Monday, June 20, 2011

Meaning and Madness: Is Schizophrenia Real?

 Rossa F (not real name) asks in the comment on my previous post some fantastic questions, which just happen to be of particular interest to me at the moment. The link to the fascinating interview with Gail Hornstein below is an introduction to other ways of thinking about the subject of madness-not-as-a-mental-illness or at least not-as-a-chemical-imbalance. That last has always puzzled me: how on earth could anyone tell me that I suffered from a "chemical imbalance" when 1) they do not even know what chemicals are actually out of balance, if they are, in "schizophrenia," and 2) they do not really know what a truly normal level is in the first place. 


I have long argued that "schizophrenia" from all my observations, close and rather not so, can hardly be called an illness. I believe it can only be termed a syndrome, as in a collection of similar, by far not, identical symptoms, but not a single, or singular illness with specific core signs and symptoms. The very fact that out of dozens of medications it remains a set of symptoms that is treated largely hit or miss, and by trial and error, a med that is a miracle for one person, being useless for another. Moreover, I have known dozens of people, many of them friends, who have been dx'd with this "illness" and every single of one of them was singular, "uniquely unique" and shared almost no symptom or trait or characteristic of the illness with anyone else. 

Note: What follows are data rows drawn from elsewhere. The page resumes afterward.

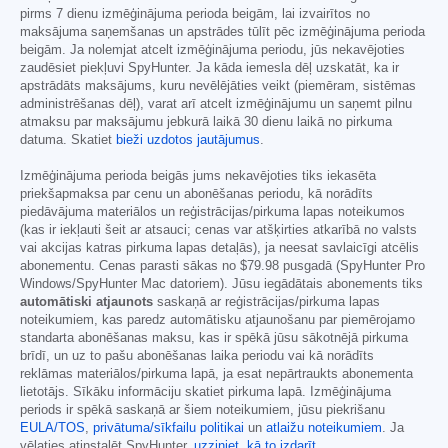
pirms 7 dienu izmēģinājuma perioda beigām, lai izvairītos no
maksājuma saņemšanas un apstrādes tūlīt pēc izmēģinājuma perioda
beigām. Ja nolemjat atcelt izmēģinājuma periodu, jūs nekavējoties
zaudēsiet piekļuvi SpyHunter. Ja kāda iemesla dēļ uzskatāt, ka ir
apstrādāts maksājums, kuru nevēlējāties veikt (piemēram, sistēmas
administrēšanas dēļ), varat arī atcelt izmēģinājumu un saņemt pilnu
atmaksu par maksājumu jebkurā laikā 30 dienu laikā no pirkuma
datuma. Skatiet
bieži uzdotos jautājumus
.
Izmēģinājuma perioda beigās jums nekavējoties tiks iekasēta
priekšapmaksa par cenu un abonēšanas periodu, kā norādīts
piedāvājuma materiālos un reģistrācijas/pirkuma lapas noteikumos
(kas ir iekļauti šeit ar atsauci; cenas var atšķirties atkarībā no valsts
vai akcijas katras pirkuma lapas detaļās), ja neesat savlaicīgi atcēlis
abonementu. Cenas parasti sākas no
$79.98
pusgadā (SpyHunter Pro
Windows/SpyHunter Mac datoriem). Jūsu iegādātais abonements tiks
automātiski atjaunots
saskaņā ar reģistrācijas/pirkuma lapas
noteikumiem, kas paredz automātisku atjaunošanu par piemērojamo
standarta abonēšanas maksu, kas ir spēkā jūsu sākotnējā pirkuma
brīdī, un uz to pašu abonēšanas laika periodu vai kā norādīts
reklāmas materiālos/pirkuma lapā, ja esat nepārtraukts abonementa
lietotājs. Sīkāku informāciju skatiet pirkuma lapā. Izmēģinājuma
periods ir spēkā saskaņā ar šiem noteikumiem, jūsu piekrišanu
EULA/TOS
,
privātuma/sīkfailu politikai
un
atlaižu noteikumiem
. Ja
vēlaties atinstalēt SpyHunter,
uzziniet, kā to izdarīt
.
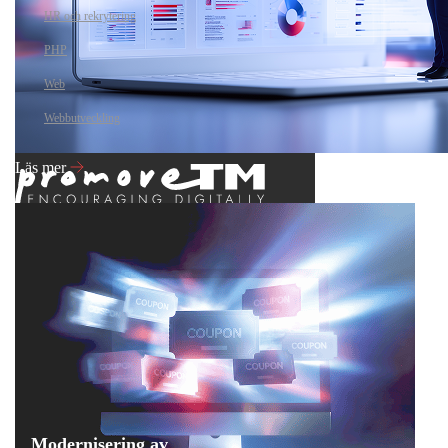
HR och rekrytering
PHP
Web
Webbutveckling
Läs mer
Modernisering av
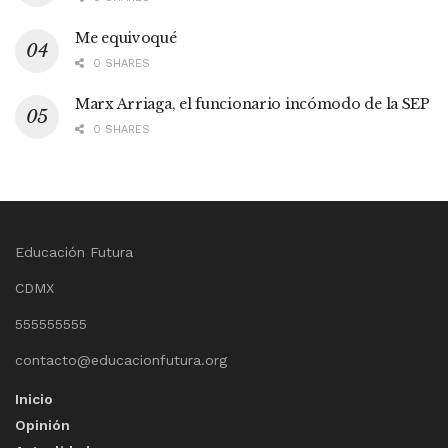
Me equivoqué
0 SHARES
Marx Arriaga, el funcionario incómodo de la SEP
0 SHARES
Educación Futura
CDMX
555555555
contacto@educacionfutura.org
Inicio
Opinión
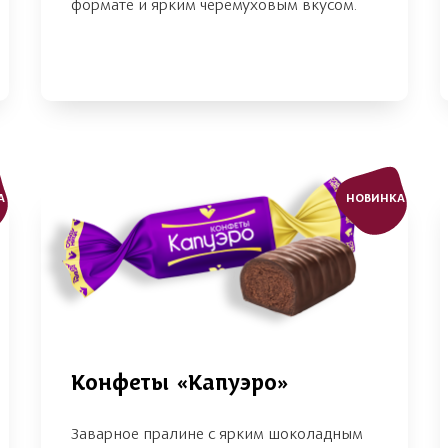
формате и ярким черемуховым вкусом.
А
НОВИНКА
Конфеты «Капуэро»
Заварное пралине с ярким шоколадным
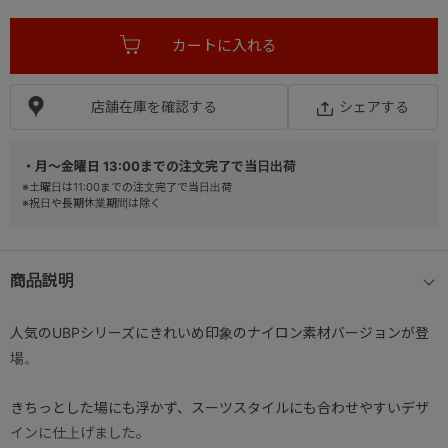
店舗在庫を確認する
シェアする
・月～金曜日 13:00までの注文完了で当日出荷
※土曜日は11:00までの注文完了で当日出荷
※祝日や長期休業期間は除く
商品説明
人気のUBPシリーズにきれいめ印象のナイロン素材バージョンが登
場。
きちっとした場にも浮かず、スーツスタイルにも合わせやすいデザ
インに仕上げました。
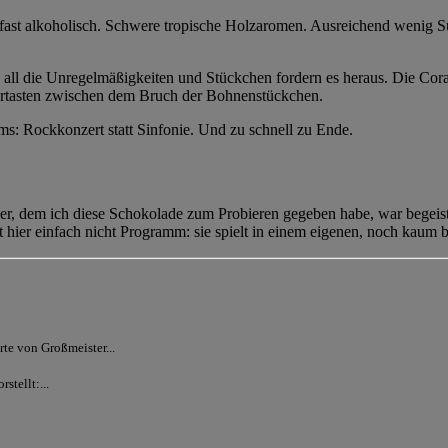
 fast alkoholisch. Schwere tropische Holzaromen. Ausreichend wenig 
all die Unregelmäßigkeiten und Stückchen fordern es heraus. Die Coral
 ertasten zwischen dem Bruch der Bohnenstückchen.
ms: Rockkonzert statt Sinfonie. Und zu schnell zu Ende.
, dem ich diese Schokolade zum Probieren gegeben habe, war begeistert
st hier einfach nicht Programm: sie spielt in einem eigenen, noch kaum be
e von Großmeister...
tellt:...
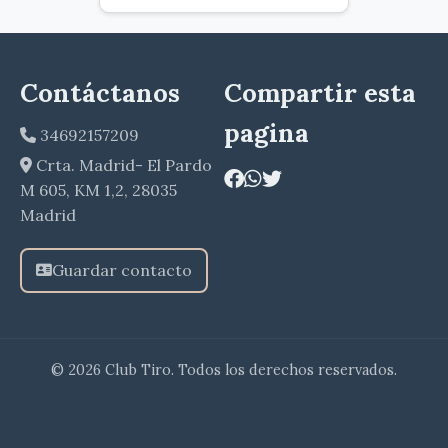
Contáctanos
Compartir esta
pagina
34692157209
Crta. Madrid- El Pardo
M 605, KM 1,2, 28035
Madrid
Guardar contacto
© 2026 Club Tiro. Todos los derechos reservados.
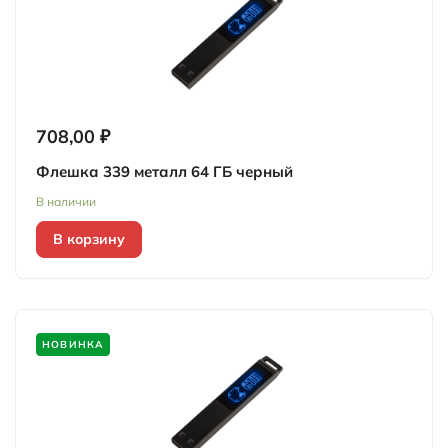
708,00 ₽
Флешка 339 металл 64 ГБ черный
В наличии
В корзину
НОВИНКА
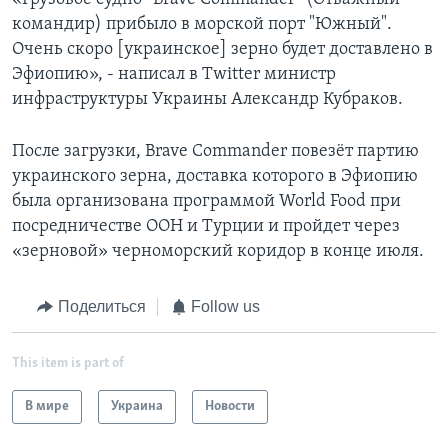
командир) прибыло в морской порт "Южный".
Очень скоро [украинское] зерно будет доставлено в
Эфиопию», - написал в Twitter министр
инфраструктуры Украины Александр Кубраков.
После загрузки, Brave Commander повезёт партию
украинского зерна, доставка которого в Эфиопию
была организована программой World Food при
посредничестве ООН и Турции и пройдет через
«зерновой» черноморский коридор в конце июля.
Поделиться
Follow us
This item is part of
В мире
Украина
Новости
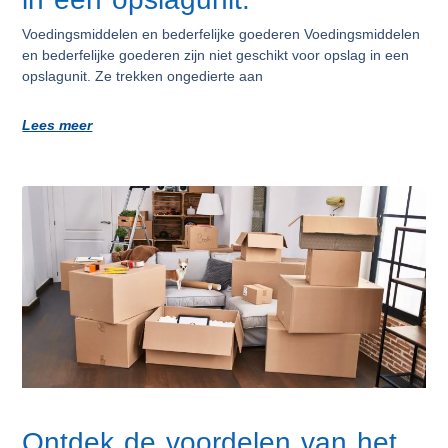
Voedingsmiddelen en bederfelijke goederen Voedingsmiddelen
en bederfelijke goederen zijn niet geschikt voor opslag in een
opslagunit. Ze trekken ongedierte aan
Lees meer
Ontdek de voordelen van het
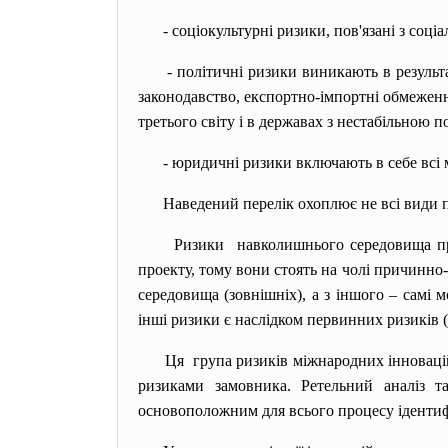
- соціокультурні ризики, пов'язані з со
- політичні ризики виникають в результ
законодавство, експортно-імпортні обмеженн
третього світу і в державах з нестабільною 
- юридичні ризики включають в себе всі 
Наведений перелік охоплює не всі види пр
Ризики навколишнього середовища п
проекту, тому вони стоять на чолі причинно
середовища (зовнішніх), а з іншого – самі
інші ризики є наслідком первинних ризиків (р
Ця група ризиків міжнародних
інноваці
ризиками замовника. Ретельний аналіз т
основоположним для всього процесу ідентиф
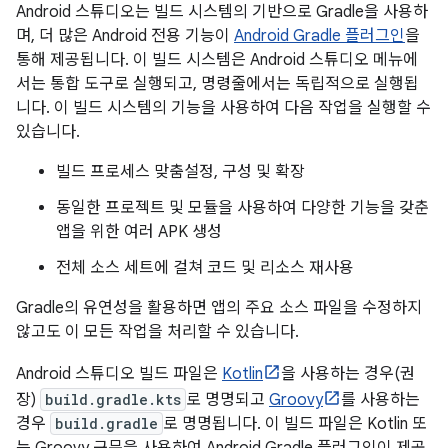
Android 스튜디오는 빌드 시스템의 기반으로 Gradle을 사용하
며, 더 많은 Android 전용 기능이
Android Gradle 플러그인
을
통해 제공됩니다. 이 빌드 시스템은 Android 스튜디오 메뉴에
서는 통합 도구로 실행되고, 명령줄에서는 독립적으로 실행됩
니다. 이 빌드 시스템의 기능을 사용하여 다음 작업을 실행할 수
있습니다.
빌드 프로세스 맞춤설정, 구성 및 확장
동일한 프로젝트 및 모듈을 사용하여 다양한 기능을 갖춘
앱을 위한 여러 APK 생성
전체 소스 세트에 걸쳐 코드 및 리소스 재사용
Gradle의 유연성을 활용하면 앱의 주요 소스 파일을 수정하지
않고도 이 모든 작업을 처리할 수 있습니다.
Android 스튜디오 빌드 파일은
Kotlin
을 사용하는 경우(권
장)
build.gradle.kts
로 명명되고
Groovy
를 사용하는
경우
build.gradle
로 명명됩니다. 이 빌드 파일은 Kotlin 또
는 Groovy 구문을 사용하여 Android Gradle 플러그인이 제공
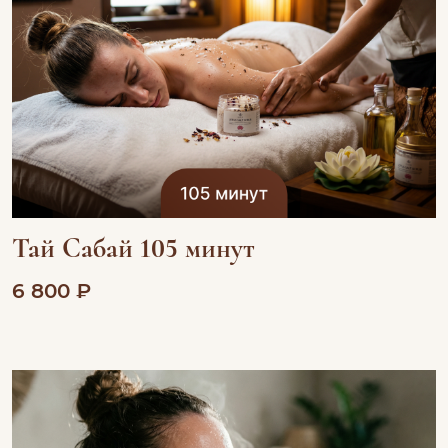
Тай Сабай 105 минут
6 800 ₽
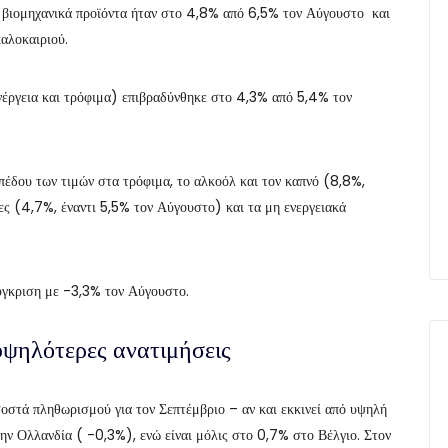
η βιομηχανικά προϊόντα ήταν στο 4,8% από 6,5% τον Αύγουστο και
αλοκαιριού.
νέργεια και τρόφιμα) επιβραδύνθηκε στο 4,3% από 5,4% τον
πέδου των τιμών στα τρόφιμα, το αλκοόλ και τον καπνό (8,8%,
ες (4,7%, έναντι 5,5% τον Αύγουστο) και τα μη ενεργειακά
ύγκριση με -3,3% τον Αύγουστο.
 υψηλότερες ανατιμήσεις
οστά πληθωρισμού για τον Σεπτέμβριο – αν και εκκινεί από υψηλή
ην Ολλανδία ( -0,3%), ενώ είναι μόλις στο 0,7% στο Βέλγιο. Στον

Oh, sure, we may have been dx'd paranoid, some of us, but none was paranoid in the same way. One guy who believed he wrote a certain famous rock groups' music (a delusion) was certain that people were out to steal his music manuscripts, even though these looked to us like nonsense written on scraps of scratch paper. Not to him, to him they were pure gold and he was terrified...The "paranoid" delusion of another person with this same illness schizophrenia had to do with something entirely different and took an entirely different form:  Witches were out to get him and he had to confuse them so they could not get into his mouth...The fact that he could not speak without confusing everyone, that he scarcely said a sentence that made sense, makes all too much sense now.

But the fact that all of us were stuck with the same diagnosis struck me as rather bizarre even then, since logically we ought to have had more in common than the fact that we took the same class of medications: anti-psychotic drugs which we more or less hated in common, and which many to most of us either cheeked or refused outright. But I could discern very little that bound us together, beyond the label and the unpleasant, and undesirable class of meds they -- the medical establishment -- plied us with.


I want to continue this later, but I need to finish a speech that I am giving tomorrow evening at a meeting at the State Hospital in this state. So I need to leave this unfinished for now. I hope you get a chance to listen to the interview, and will return here to read and maybe contribute a comment to the discussion.